### Provided text
Tuesday, September 30, 2014
5 reasons to be optimistic
1. Information no longer ignored
As the rest of the hockey world slowly embraced the use of analytics in their decision making over the past few seasons, the Leafs essentially mocked the use of any sort of data whenever they could. Dave Nonis admitted the team had an analytics budget, but failed to use it. Seemingly every week last summer a new interview came out quoting a Leafs executive or coach saying something stupid like the Leafs "absolutely" could suppress shot quality in favour of shot quantity or that "Colton Orr has proven he's more than a pure enforcer... he is one of the more reliable guys at chipping pucks out."
Instead of learning from their shortcomings and fixing flaws, the Leafs management thought they were the smartest people in the room and doubled down on all the stupid decisions of the past decade, eventually producing a team that was barely above the lottery.
Since Brendan Shanahan entered the picture things have changed. The Leafs cleaned house, with only Nonis and Carlyle remaining to become sacrificial lambs when needed, and hired a whizz kid as the assistant GM, along with an ace analytics team. Now the Leafs might pay attention to information that could help them predict future performance, rather than relying on blind faith. Speaking of which...

### Input data
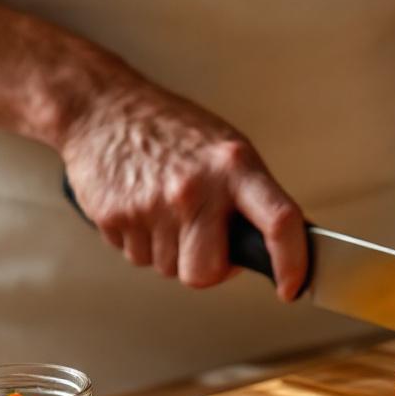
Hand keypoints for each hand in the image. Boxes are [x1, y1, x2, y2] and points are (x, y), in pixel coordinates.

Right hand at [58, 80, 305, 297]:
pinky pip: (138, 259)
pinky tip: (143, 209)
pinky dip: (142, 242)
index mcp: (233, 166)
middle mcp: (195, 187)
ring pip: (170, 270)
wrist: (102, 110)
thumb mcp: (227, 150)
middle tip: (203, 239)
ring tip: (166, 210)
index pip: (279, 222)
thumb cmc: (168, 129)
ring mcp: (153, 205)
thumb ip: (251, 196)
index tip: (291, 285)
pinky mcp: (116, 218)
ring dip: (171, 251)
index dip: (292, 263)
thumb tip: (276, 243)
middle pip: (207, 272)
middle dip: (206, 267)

---

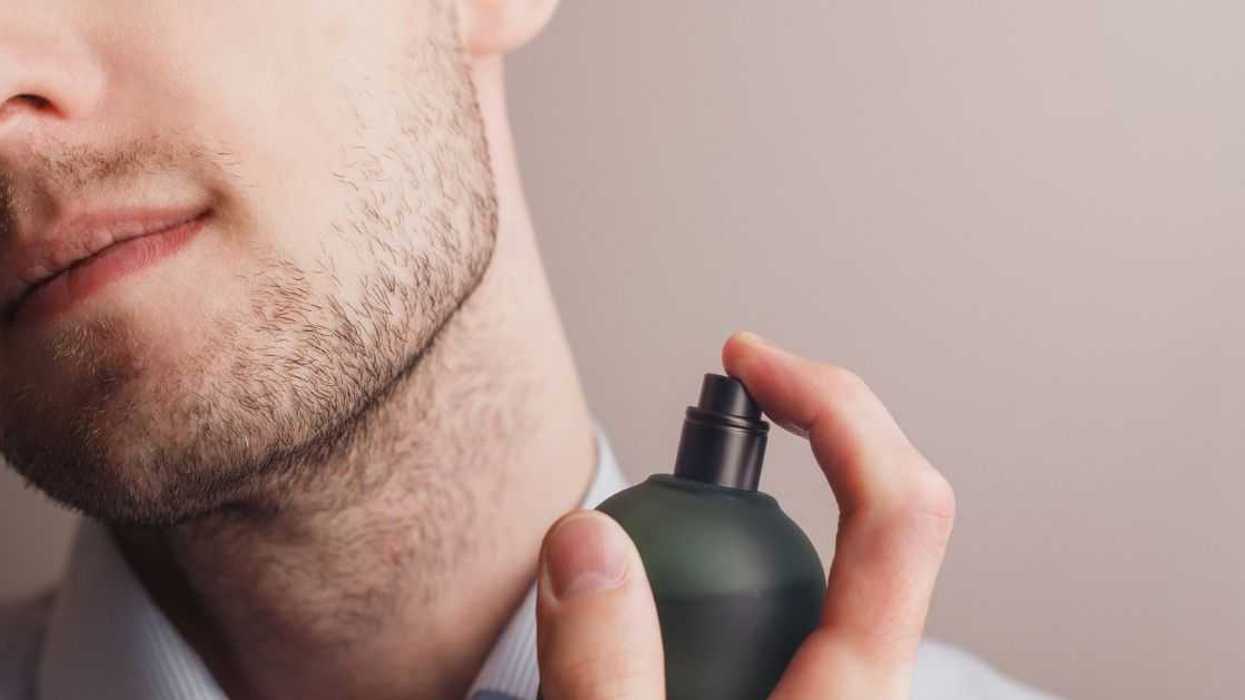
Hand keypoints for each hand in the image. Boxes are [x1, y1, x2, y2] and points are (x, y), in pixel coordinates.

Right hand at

...

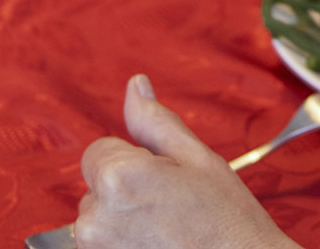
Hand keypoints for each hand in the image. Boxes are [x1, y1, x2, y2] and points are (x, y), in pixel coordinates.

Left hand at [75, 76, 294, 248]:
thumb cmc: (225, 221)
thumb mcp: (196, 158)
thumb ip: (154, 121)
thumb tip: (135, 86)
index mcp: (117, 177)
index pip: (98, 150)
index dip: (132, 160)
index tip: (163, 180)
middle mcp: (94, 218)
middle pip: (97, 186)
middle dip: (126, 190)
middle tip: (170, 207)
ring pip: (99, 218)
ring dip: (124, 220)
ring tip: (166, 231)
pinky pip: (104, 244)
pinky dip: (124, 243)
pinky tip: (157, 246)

### Tasks for this exercise
1 - According to the Leafs analytics post, which two people stayed on after the Leafs cleaned house?
2 - Please continue the Leafs analytics post from the point where it stops.

### Task-by-task answers
1 - Dave Nonis and Carlyle.

2 -
2. Dave Nonis, although employed, is effectively neutered
The off-season that started with the Leafs trying to re-sign Dave Bolland to a huge deal, only to be saved by a Florida Panthers offer that was even too crazy for the Leafs to match (and when it comes to gritty, third liners getting paid, you should never offer more than the Leafs). It ended with a rash of low-risk, high-reward deals for very little money that gave the team some depth after Nonis and Carlyle decimated it one summer earlier. Coincidentally, the shift in thinking happened around the time Brendan Shanahan brought in Kyle Dubas, characterized in some circles as having a brain and using it.
While negotiating a new deal for Jake Gardiner, Nonis acknowledged the team was initially looking at a short deal, before switching their thinking and inking Gardiner to a long-term deal. Hmmm, I wonder what happened exactly.
At this point Nonis is in charge, but it's only in name. He might be able to make the day-to-day moves needed to run the club, but it's clear that any decision that materially affects the Leafs and their long-term future is made without his approval.
3. Stand-on-your-head goaltender still there
The past two seasons the Leafs have benefited from fantastic goaltending, although last season it cracked under the weight of a barrage of shots down the stretch.
In Jonathan Bernier's first year in Toronto he snatched the No. 1 job away from James Reimer and posted the best season of his career, notching a .923 save percentage (.933 at even-strength). Don't count out Reimer, however, as he is not far removed from a 2012-13 season in which he posted a .924 save percentage, a year he was similarly dismissed heading into the season.
Even if the Leafs can only improve marginally defensively, it will go a long way provided Bernier and Reimer can play to their career levels and clean up a lot of the mess that gets through.
4. Probably no Colton Orr
The rumblings over the off-season, combined with the whack of cheap depth signings, indicate that the Leafs are going to ice a competent fourth line next season. That means no Colton Orr and/or Frazer McLaren (side note: it's unbelievable an NHL team in 2014 would punt two roster spots, but I digress) playing a useless five minutes a night actively making the rest of the team worse.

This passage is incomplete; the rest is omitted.